Onboard Obsession is a new series that explores the can’t-miss highlights of the best-loved cruises—from the shore excursions to book to the spa treatments too relaxing to pass up.
The staccato rhythm of Italian laps at our ears like the waves of the Mediterranean. Amid the crates of silvery anchovies and glistening calamari, we’re the only tourists for blocks. Unlike the elderly Sicilian men shuffling into the Trapani fish market for a single filet of the daily catch, our small group is looking to purchase enough seafood to feed an entire cruise ship.
Thankfully, we’re with professionals: two of Windstar Cruises’ executive chefs, to be exact. The outing is part of the cruise line’s “Shop with the Chef” excursions that take a dozen or so passengers into port markets to provision the ship’s dining venues with gastronomic finds like local produce, seafood, wine, cheeses, and charcuterie.
After a hiatus during the pandemic, the popular excursion is returning to Windstar’s fleet of six small ships. The cruise line aims to offer at least one Shop with the Chef experience per voyage on all itineraries where these markets are available, with an emphasis on European sailings.
Inside the market, our group begins weaving through the handful of fishmongers’ stalls. Prawns, whole flounder, mackerels, and sardines are all on offer. But our guides are discerning and sidestep the first few crates in search of fresher catch.
Windstar Executive Chef Nilesh Kanuinde, who oversees the onboard cuisine during our sailing of the newly renovated Star Pride, picks up a whole dorado fish and examines its gills. “The most important thing when buying fish is to look for the gills,” he explains. “If they’re nice and red it means the fish was caught early that morning.” Kanuinde estimates that the fish he’s holding had been swimming in the nearby sparkling waters of the Mediterranean just a couple of hours ago. The red gills, the fish’s curved, U-shaped body, and shiny scales means it was likely caught that same morning.
Executive Chef Nilesh Kanuinde in the fish market
Once the Windstar chefs finish assessing the fish market’s wares, they opt to carve whopping filets off of a massive, 200-pound swordfish, its watermelon-sized head held in place by a spike reaching toward the market’s ceiling. The team also tells the fishmongers to bag up dozens of the whole dorado and filets of ruby red tuna.
For a cruise ship passenger, shopping at a local market can be one of the most culturally immersive experiences at a port.
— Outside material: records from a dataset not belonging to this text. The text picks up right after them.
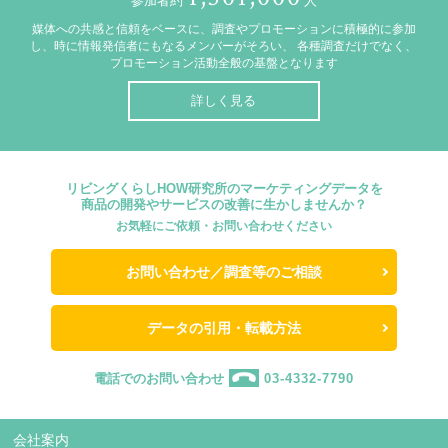
参加者約
人
媒体への共感と信頼をベースに、調査やプロモーションに積極的に参加
し、時に情報発信者にもなるメンバーがそろい、
各種調査だけでなく、
プロモーション活動全般の基盤となります
詳しく見る
リビングくらしHOW研究所のマーケティングデータを
商品の開発やサービスの改善に生かしませんか？
お気軽にご依頼・お問い合わせください
お問い合わせ／調査等のご相談
データの引用・転載方法
電話でのお問い合わせ
03-4332-7790
会社案内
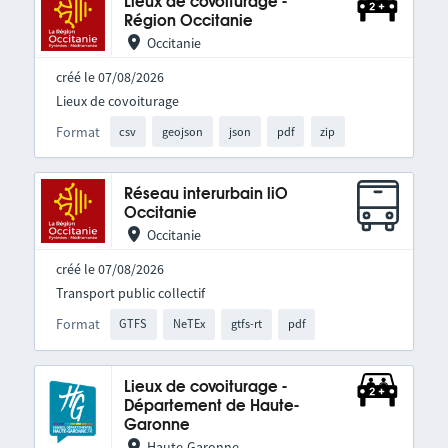
Lieux de covoiturage -
Région Occitanie
Occitanie
créé le 07/08/2026
Lieux de covoiturage
Format
csv
geojson
json
pdf
zip
Réseau interurbain liO
Occitanie
Occitanie
créé le 07/08/2026
Transport public collectif
Format
GTFS
NeTEx
gtfs-rt
pdf
Lieux de covoiturage -
Département de Haute-
Garonne
Haute-Garonne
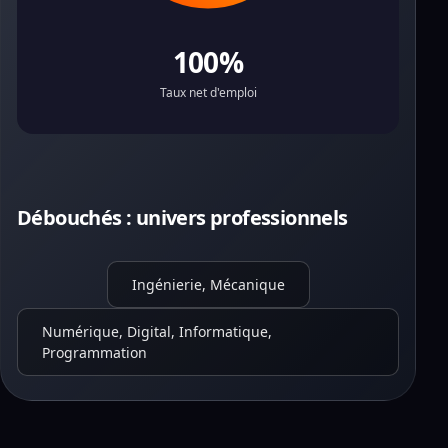
100%
Taux net d'emploi
Débouchés : univers professionnels
Ingénierie, Mécanique
Numérique, Digital, Informatique,
Programmation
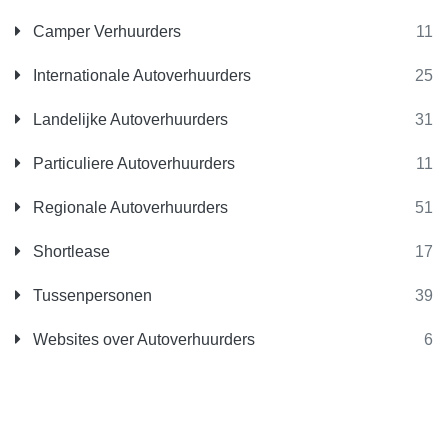
Camper Verhuurders
11
Internationale Autoverhuurders
25
Landelijke Autoverhuurders
31
Particuliere Autoverhuurders
11
Regionale Autoverhuurders
51
Shortlease
17
Tussenpersonen
39
Websites over Autoverhuurders
6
It’s a shortcut to becoming familiar with the region and its people in ways that walking tours or history lessons cannot—learning first-hand about the cuisine that’s native to the region, how residents typically prepare it, and even haggling over prices can leave an impression of a destination more indelible than any souvenir.
Later that night, back on the ship after a long day spent in the sun exploring the medieval city of Erice perched in the hills overlooking Trapani, our group sits down at Candles, a restaurant on board Star Pride. It’s the ship’s outdoor steakhouse, but tonight we’ll be opting for the catch of the day over filet mignon or porterhouses.